2. Capacity of Reservoirs.—A reservoir depends for its supply on the yield of a particular valley or valleys which form its catchment area, and the capacity of the reservoir or reservoirs can be altered by altering the height or number of the dams. The need for a reservoir is entirely owing to the inequality in the distribution of the rainfall. If the rain fell in equal quantities week by week, the daily fluctuations could probably be equalised by the service reservoirs. The impounding reservoir could be quite small. Actually, a reservoir is needed to “equalise” the flow—that is, to give a steady flow for an intermittent one. The smaller the reservoir, the sooner it will go dry in a drought and the sooner it will overflow in wet weather and cause waste of the water. In other words, the larger the reservoir the better it will fulfil its function of equalising the flow and the greater the degree to which the catchment area will be utilised.

Fig. 58.

In the British Isles the distribution of the rainfall which is most trying for a reservoir, occurs when the rain is heavy during the winter and very light in summer. Fig. 58 shows a diagram for a reservoir in the driest year, when the rainfall is ([Chap. II., Art. 1]) ·63 of the mean annual fall. The distribution of the fall is supposed to be unfavourable as just described. The lower part of the figure shows the water-level at the end of each month, the reservoir being supposed to have vertical sides so that the quantity of water in it is proportional to the depth of water. The upper part of the figure shows the water impounded (available fall multiplied by area of catchment) in full lines, and the consumption in a dotted line. The distance between the two lines in any month is the same as the rise or fall of the reservoir in that month. There is supposed to be no overflow, and the total consumption of water in the year is equal to the quantity impounded in the year, so that the levels of the reservoir water surface on 1st January and 31st December, as shown by the horizontal lines A, B at the left and right of the figure, are the same. Deacon, who has investigated the subject, has found (Ency. Brit., Tenth Edition, vol. 33, “Water Supply”) that, in order to satisfy the above conditions, the capacity of the reservoir must be 30 per cent. of the water impounded during the year, or about 110 days’ consumption. On 1st January the reservoir must be about two-thirds full. At the end of February it is ready to overflow. At the end of August it is just becoming dry. The daily consumption is supposed to be steady throughout the year.
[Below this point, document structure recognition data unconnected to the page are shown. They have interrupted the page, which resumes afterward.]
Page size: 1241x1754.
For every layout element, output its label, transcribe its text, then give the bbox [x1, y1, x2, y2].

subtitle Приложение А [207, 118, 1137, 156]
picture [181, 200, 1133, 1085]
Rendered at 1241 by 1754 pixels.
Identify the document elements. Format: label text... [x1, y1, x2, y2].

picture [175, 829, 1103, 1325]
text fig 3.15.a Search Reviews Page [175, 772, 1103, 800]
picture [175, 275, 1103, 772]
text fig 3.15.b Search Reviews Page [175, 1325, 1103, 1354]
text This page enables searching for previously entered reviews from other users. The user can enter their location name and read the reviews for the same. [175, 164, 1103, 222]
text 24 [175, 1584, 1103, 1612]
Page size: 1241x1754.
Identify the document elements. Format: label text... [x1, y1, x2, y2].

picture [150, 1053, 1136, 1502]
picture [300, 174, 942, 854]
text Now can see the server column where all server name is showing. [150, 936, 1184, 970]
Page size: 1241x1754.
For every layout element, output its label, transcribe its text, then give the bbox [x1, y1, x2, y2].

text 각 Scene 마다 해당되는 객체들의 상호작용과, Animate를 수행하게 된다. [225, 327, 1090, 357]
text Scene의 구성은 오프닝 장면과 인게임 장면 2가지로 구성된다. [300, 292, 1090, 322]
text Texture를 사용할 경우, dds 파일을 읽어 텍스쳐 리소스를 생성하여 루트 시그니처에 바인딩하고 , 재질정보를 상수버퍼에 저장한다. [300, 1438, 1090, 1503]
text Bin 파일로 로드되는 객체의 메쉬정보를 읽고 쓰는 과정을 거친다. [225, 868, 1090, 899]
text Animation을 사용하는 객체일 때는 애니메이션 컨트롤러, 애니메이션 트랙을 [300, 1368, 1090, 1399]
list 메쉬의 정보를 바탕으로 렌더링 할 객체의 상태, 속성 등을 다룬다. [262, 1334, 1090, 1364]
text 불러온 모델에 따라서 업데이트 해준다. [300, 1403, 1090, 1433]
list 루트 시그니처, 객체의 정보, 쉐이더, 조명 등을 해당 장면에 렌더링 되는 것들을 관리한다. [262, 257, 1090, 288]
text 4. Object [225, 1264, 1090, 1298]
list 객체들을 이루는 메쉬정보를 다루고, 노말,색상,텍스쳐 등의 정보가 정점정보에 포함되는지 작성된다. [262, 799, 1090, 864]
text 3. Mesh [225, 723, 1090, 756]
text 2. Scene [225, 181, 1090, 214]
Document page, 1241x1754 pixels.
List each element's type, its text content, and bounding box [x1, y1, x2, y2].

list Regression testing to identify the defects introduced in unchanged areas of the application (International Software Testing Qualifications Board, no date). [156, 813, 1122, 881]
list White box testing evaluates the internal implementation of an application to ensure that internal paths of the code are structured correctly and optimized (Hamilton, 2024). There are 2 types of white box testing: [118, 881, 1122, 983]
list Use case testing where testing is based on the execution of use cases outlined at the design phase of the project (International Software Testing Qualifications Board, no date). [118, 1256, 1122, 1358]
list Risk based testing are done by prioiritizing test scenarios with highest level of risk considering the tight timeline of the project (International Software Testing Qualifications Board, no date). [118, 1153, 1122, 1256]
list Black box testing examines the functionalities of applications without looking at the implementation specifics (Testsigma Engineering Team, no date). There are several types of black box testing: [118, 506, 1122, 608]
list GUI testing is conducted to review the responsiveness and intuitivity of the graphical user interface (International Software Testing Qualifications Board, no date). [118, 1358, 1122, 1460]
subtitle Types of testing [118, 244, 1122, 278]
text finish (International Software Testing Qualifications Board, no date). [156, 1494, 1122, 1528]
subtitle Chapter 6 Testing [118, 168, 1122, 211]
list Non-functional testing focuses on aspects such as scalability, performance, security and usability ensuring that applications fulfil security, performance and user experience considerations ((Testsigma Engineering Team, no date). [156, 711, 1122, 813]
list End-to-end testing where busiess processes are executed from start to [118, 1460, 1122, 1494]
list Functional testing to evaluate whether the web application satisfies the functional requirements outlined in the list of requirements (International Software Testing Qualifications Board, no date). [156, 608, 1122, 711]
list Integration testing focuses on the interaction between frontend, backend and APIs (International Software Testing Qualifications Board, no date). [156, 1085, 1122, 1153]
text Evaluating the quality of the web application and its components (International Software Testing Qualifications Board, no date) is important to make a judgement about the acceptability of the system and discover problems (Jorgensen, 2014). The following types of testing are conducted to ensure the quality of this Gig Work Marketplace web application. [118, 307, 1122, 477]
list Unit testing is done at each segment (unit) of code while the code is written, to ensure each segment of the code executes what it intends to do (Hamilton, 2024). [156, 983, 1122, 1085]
As an instance, suppose the catchment area to be 1000 acres, the mean annual fall 60 inches, with a loss from evaporation and absorption of 14 inches. The available rainfall of the year is (see last column of table below) 23·8 inches, or 1·983̇ feet. The water impounded and consumed during the year is 1000 × 43,560 × 1·983̇ × 6·25 = 539,962,000 gallons. The reservoir capacity must be 3/10ths of this, or 161,988,600 gallons. This is represented by the height C E. If the mean available rainfall in January and February is 6·3 inches, or ·525 feet, the water impounded during those months is 1000 × 43,560 × ·525 × 6·25 = 143,931,000 gallons, and the consumption is 539,962,000/6 = 89,993,667 gallons. The difference, 53,937,333 gallons, represents the addition A C, to the reservoir. Similarly, the light summer rainfall causes the depletion A E, and the heavy rainfall in the last four months of the year the addition E B. If the height of the reservoir above A B were less than A C, there would be overflow at the end of February; and if the depth below A B were less than A E, the reservoir would go dry before the drought ended. If the capacity of the reservoir were increased either at the top or bottom, the cost would be increased and nothing would be gained. It is not meant that the highest and lowest levels of any reservoir designed as above would always, in the driest year, exactly correspond with the points of overflow and going dry, but they would do so nearly. Deacon states that such a reservoir would fail only once in fifty years, and then only for a short time.